Passage
=== Begin Enclosure ===

John Marshall

Professor of Ocean and Climate Science

A THEORETICAL AND DIAGNOSTIC STUDY OF SOLITARY WAVES AND ATMOSPHERIC BLOCKING

A THEORETICAL AND DIAGNOSTIC STUDY OF SOLITARY WAVES AND ATMOSPHERIC BLOCKING.

(BUTCHART, N and HAINES, K and MARSHALL, JC), JOURNAL OF THE ATMOSPHERIC SCIENCES, vol. 46, no. 13, pp. pages, 1989.

Abstract

Theories which associate atmospheric blocking with isolated “free mode” solutions of the equations of motion are reviewed and the central role played by the potential function Λ ≡ dq/dψ (where q is the is the quasi-geostrophic potential vorticity and ψ is the streamfunction) is emphasized. This function provides the common dynamical link that draws together the weakly nonlinear (soliton) and fully nonlinear (modon) theories of isolated coherent structures.

=== End Enclosure ===

Data for analysis
=== Begin Enclosure ===

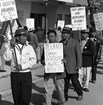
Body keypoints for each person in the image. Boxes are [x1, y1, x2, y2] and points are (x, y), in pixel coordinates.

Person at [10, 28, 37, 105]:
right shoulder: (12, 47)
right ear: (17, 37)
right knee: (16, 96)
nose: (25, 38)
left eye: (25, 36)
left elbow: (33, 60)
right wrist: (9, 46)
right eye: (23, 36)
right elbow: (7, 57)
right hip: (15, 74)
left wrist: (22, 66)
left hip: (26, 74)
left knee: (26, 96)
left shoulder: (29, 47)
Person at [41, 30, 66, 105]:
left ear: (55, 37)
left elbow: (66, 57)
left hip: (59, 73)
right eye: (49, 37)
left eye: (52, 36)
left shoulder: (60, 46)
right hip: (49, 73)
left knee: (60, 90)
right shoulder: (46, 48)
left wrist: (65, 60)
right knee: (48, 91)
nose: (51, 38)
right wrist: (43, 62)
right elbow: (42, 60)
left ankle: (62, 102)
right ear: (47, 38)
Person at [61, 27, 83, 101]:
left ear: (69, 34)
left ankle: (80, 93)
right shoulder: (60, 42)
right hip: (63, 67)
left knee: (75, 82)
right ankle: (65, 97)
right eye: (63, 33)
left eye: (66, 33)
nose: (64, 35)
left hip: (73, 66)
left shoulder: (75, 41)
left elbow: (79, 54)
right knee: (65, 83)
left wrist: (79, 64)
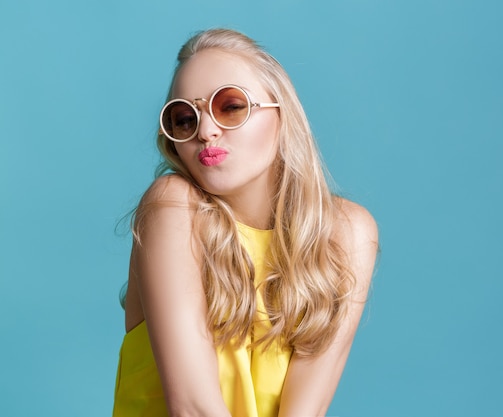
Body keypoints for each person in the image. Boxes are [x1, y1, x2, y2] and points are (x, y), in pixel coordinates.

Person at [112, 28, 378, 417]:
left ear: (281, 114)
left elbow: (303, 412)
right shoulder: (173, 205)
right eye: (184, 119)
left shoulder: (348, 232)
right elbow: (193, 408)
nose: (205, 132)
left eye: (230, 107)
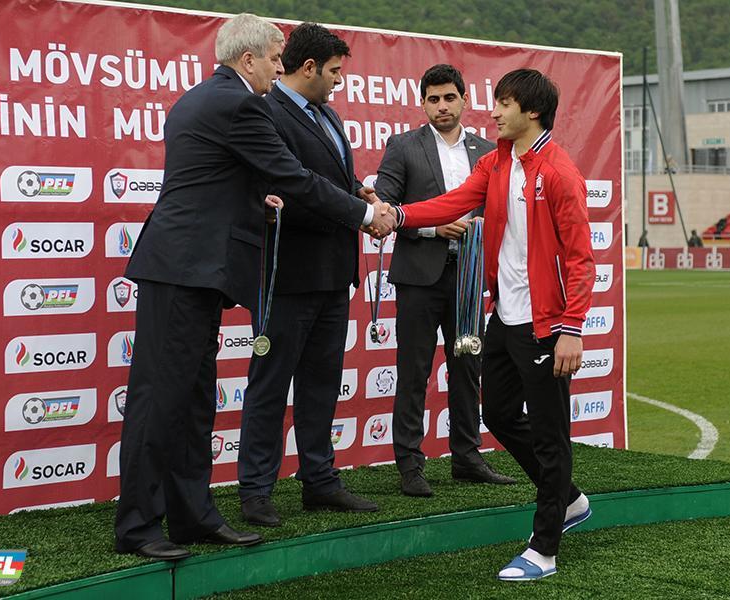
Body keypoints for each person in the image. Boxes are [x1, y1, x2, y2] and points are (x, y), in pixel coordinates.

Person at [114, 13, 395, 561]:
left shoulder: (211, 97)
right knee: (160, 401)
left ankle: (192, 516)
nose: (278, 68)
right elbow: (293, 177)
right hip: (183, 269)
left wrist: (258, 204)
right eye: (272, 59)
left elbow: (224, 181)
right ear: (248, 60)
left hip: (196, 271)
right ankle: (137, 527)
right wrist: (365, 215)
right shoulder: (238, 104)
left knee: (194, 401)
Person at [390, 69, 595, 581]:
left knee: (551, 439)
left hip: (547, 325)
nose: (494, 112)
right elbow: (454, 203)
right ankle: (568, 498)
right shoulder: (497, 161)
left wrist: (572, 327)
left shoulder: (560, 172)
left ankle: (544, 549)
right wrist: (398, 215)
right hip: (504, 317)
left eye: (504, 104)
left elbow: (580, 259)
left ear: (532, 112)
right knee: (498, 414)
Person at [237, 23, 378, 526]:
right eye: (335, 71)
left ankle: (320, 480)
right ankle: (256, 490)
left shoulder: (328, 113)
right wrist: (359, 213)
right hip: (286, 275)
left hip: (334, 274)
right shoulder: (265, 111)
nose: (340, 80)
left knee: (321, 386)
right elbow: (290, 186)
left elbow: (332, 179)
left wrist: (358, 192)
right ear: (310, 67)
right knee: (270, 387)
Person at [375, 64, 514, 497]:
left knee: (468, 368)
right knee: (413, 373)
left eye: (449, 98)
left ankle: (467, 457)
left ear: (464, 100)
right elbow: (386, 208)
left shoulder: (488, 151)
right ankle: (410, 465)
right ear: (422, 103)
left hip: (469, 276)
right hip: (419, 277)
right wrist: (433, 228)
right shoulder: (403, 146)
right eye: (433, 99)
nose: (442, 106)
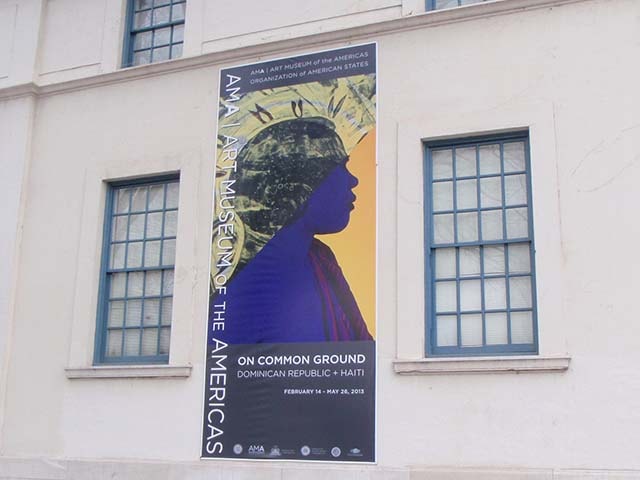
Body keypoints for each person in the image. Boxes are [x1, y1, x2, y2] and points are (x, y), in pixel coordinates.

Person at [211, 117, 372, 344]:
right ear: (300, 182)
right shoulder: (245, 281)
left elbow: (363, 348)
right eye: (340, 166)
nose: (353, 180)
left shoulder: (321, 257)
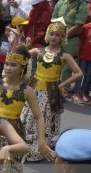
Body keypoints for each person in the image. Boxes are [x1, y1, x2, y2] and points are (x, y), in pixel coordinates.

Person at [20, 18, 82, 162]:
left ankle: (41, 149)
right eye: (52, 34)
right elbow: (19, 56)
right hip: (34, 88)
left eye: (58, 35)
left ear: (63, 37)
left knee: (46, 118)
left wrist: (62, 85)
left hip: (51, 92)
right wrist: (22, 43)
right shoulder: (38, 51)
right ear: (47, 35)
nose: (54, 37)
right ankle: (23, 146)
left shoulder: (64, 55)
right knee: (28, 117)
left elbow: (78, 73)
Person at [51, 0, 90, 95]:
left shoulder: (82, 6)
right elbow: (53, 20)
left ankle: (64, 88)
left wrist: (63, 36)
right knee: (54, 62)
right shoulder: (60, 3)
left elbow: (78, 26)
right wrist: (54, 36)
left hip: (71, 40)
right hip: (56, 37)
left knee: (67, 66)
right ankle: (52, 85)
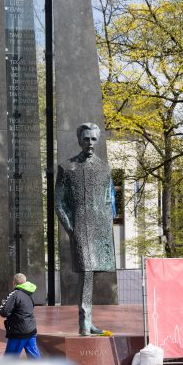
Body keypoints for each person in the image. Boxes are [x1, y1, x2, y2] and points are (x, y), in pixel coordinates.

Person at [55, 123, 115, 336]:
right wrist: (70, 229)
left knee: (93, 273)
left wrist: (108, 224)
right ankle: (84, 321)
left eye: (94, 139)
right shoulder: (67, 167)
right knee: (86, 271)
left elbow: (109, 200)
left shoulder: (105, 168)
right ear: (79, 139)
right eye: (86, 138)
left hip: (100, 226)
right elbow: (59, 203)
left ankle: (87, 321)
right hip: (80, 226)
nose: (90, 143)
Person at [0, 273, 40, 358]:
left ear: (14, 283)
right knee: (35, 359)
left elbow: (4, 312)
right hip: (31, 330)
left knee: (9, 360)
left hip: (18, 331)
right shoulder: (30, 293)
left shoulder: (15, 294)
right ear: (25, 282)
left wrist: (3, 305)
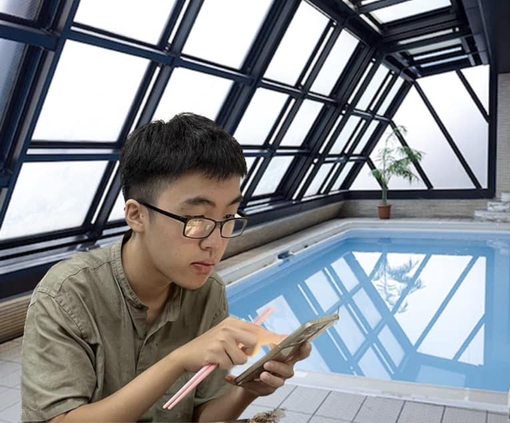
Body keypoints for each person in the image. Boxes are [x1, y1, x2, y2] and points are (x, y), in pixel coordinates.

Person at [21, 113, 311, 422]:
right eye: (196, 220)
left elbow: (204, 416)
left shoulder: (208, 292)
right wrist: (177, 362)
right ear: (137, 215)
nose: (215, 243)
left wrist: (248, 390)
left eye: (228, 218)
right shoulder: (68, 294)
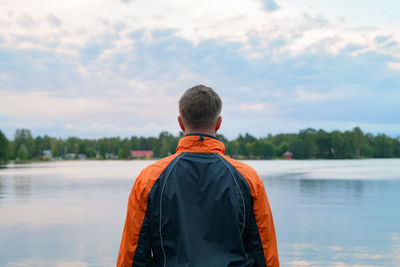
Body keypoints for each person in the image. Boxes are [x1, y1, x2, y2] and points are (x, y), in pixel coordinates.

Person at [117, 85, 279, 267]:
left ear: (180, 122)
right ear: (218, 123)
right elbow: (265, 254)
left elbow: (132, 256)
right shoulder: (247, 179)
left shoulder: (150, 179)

=== End Enclosure ===
=== Begin Enclosure ===

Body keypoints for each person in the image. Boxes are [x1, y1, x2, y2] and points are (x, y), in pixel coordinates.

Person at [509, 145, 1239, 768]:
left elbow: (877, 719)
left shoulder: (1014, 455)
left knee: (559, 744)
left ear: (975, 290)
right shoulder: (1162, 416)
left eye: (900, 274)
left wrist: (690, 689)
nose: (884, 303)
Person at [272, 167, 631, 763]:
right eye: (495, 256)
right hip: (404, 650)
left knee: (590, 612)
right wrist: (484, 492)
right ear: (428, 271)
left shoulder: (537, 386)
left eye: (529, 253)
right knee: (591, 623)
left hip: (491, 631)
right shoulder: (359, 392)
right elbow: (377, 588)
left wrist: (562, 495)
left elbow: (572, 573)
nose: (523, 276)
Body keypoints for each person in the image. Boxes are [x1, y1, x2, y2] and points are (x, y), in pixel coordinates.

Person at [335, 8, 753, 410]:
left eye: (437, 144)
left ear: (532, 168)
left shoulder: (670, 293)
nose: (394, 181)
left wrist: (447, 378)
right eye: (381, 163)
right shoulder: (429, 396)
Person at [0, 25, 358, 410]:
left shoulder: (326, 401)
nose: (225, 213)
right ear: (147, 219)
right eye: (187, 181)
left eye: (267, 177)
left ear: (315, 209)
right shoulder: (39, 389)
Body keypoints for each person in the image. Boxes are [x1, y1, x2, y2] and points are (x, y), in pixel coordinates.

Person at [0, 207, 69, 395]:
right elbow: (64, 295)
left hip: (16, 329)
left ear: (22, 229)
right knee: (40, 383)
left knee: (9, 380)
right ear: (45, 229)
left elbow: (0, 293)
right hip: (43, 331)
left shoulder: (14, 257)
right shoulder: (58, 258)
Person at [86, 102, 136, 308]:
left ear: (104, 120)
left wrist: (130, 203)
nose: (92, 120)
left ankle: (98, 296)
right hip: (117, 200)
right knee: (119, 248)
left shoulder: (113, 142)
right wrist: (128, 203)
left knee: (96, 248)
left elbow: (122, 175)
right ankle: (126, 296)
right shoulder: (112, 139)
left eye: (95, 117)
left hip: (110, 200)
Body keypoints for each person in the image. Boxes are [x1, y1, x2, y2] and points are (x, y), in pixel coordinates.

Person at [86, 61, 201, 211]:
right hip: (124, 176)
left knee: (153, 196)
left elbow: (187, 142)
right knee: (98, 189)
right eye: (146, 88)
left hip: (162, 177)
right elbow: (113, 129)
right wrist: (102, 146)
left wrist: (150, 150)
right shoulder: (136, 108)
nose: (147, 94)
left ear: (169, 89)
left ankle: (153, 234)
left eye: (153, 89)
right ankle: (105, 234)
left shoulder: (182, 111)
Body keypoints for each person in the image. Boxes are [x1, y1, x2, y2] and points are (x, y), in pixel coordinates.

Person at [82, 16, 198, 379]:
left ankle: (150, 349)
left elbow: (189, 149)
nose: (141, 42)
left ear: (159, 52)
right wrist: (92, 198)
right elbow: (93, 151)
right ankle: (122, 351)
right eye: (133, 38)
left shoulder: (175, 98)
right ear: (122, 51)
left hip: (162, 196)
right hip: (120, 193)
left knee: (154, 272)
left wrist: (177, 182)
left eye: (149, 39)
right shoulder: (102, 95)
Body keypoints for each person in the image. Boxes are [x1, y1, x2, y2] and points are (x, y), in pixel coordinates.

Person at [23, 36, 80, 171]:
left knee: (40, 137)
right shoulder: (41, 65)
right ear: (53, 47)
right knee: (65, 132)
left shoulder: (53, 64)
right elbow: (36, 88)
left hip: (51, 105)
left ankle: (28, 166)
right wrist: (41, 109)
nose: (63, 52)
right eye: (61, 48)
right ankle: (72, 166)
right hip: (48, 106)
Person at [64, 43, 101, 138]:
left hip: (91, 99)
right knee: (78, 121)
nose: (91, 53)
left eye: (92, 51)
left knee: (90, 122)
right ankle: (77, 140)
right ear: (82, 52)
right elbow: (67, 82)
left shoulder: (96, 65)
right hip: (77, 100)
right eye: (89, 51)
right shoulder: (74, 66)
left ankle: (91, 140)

=== End Enclosure ===

Activity list
A – In the atmospheric blocking page, rewrite the stretch from "Professor of Ocean" through "AND ATMOSPHERIC BLOCKING.", swapping "Professor" for "Lecturer".
B – Put this sentence from the atmospheric blocking page into Spanish: "This function provides the common dynamical link that draws together the weakly nonlinear (soliton) and fully nonlinear (modon) theories of isolated coherent structures."
C – Pick up the atmospheric blocking abstract after its last sentence and keep writing.
The material has nothing to do with any of this.

Answers
A –
Lecturer of Ocean and Climate Science

A THEORETICAL AND DIAGNOSTIC STUDY OF SOLITARY WAVES AND ATMOSPHERIC BLOCKING

A THEORETICAL AND DIAGNOSTIC STUDY OF SOLITARY WAVES AND ATMOSPHERIC BLOCKING.

B – Esta función proporciona el vínculo dinámico común que une las teorías débilmente no lineal (solitón) y totalmente no lineal (modón) de las estructuras coherentes aisladas.

C –
A diagnostic study of the European blocking episode during October 1987 is presented and the relationship between q and ψ investigated by plotting scatter diagrams of quasi-geostrophic potential vorticity against the streamfunction on an isobaric surface. An approximate functional relationship is found allowing Λ to be defined. Over the blocking region, points on the scatter plot cluster around a straight line which is more steeply sloping than the straight line defined by points from nonblocking regions, demonstrating that the block exhibits a local minimum in Λ. Such a signature is characteristic of local fully nonlinear free mode structures, the prototype of which has been termed the “equivalent barottopic modon.” The data strongly suggest that blocking episodes can exhibit local free-mode dynamics and that their persistence may in part be attributed to the robustness and stationary nature of these local coherent structures.